Single by Rascal Flatts

from the album Changed
- Released: January 16, 2012
- Genre: Country
- Length: 4:16 (Album Version) 3:44 (Radio Edit) 3:29 (Radio Edit 2)
- Label: Big Machine
- Songwriters: Tony Martin; Wendell Mobley; Neil Thrasher;
- Producer: Dann Huff Rascal Flatts;

Rascal Flatts singles chronology
| "Easy" (2011) | "Banjo" (2012) | "Come Wake Me Up" (2012) |

= Banjo (song) =

"Banjo" is a song written by Neil Thrasher, Wendell Mobley, and Tony Martin and recorded by American country music group Rascal Flatts.
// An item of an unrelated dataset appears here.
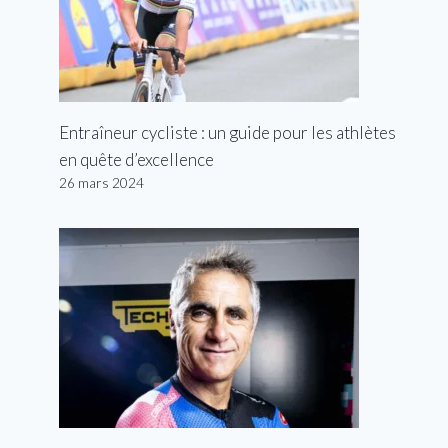
Entraîneur cycliste : un guide pour les athlètes
en quête d’excellence
26 mars 2024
It was released in January 2012 as the first single from their eighth studio album, Changed. Rascal Flatts also performed the song live with Steve Martin at the Academy of Country Music Awards in 2012.

==Content==
"Banjo" is an up-tempo song in which the narrator invites his lover to escape with him to a faraway place that "ain't on the map". He tells her to "go-go-go / 'Til [she] hear[s] a banjo."

Neil Thrasher and Wendell Mobley, both of whom have written several singles for Rascal Flatts, told Taste of Country that the line "'til you hear a banjo" came when Rascal Flatts' lead singer Gary LeVox was giving the two directions to his farm. Although they did not write the song at the farm, Mobley and Thrasher presented the idea to Tony Martin. The next time Mobley went to LeVox's farm, he presented LeVox with a demonstration recording of the song, and LeVox said that he would cut the song "right now".

==Critical reception==
The song has received mixed reviews from critics. Rating it three-and-a-half stars out of five, Matt Bjorke thought that the band sounded "refreshed" and that the song itself was "well-produced". The song received an identical rating from Billy Dukes of Taste of Country, who criticized the song's lyrics, but said that it "should be enjoyed for what's on the surface". Noah Eaton of Country Universe gave the song a "C+" grade, saying that LeVox "actually sounds like he's enjoying the ride here", but criticizing the production for its "stereotypical stadium-rock histrionics" in the last verse. Ben Foster of The 1-to-10 Country Music Review gave it five stars out of 10, saying, "the song will more than likely supply the group with another chart hit, and a high-volume set opener for their live shows."

==Chart performance==
"Banjo" debuted at number 37 on the U.S. Billboard Hot Country Songs charts for the week of January 28, 2012, and became the group's 12th number-one hit, for the week of May 12, 2012.

| Chart (2012) | Peak position |
|---|---|
| Canada Hot 100 (Billboard) | 57 |
| US Billboard Hot 100 | 51 |
| US Hot Country Songs (Billboard) | 1 |

===Year-end charts===

| Chart (2012) | Position |
|---|---|
| US Country Songs (Billboard) | 33 |

==Certifications==

| Region | Certification | Certified units/sales |
| United States (RIAA) | Gold | 500,000^{‡} |
^{‡} Sales+streaming figures based on certification alone.

==Parody==
- American parody artist Cledus T. Judd released a parody of "Banjo" titled "Tebow" on his 2012 album Parodyziac!!.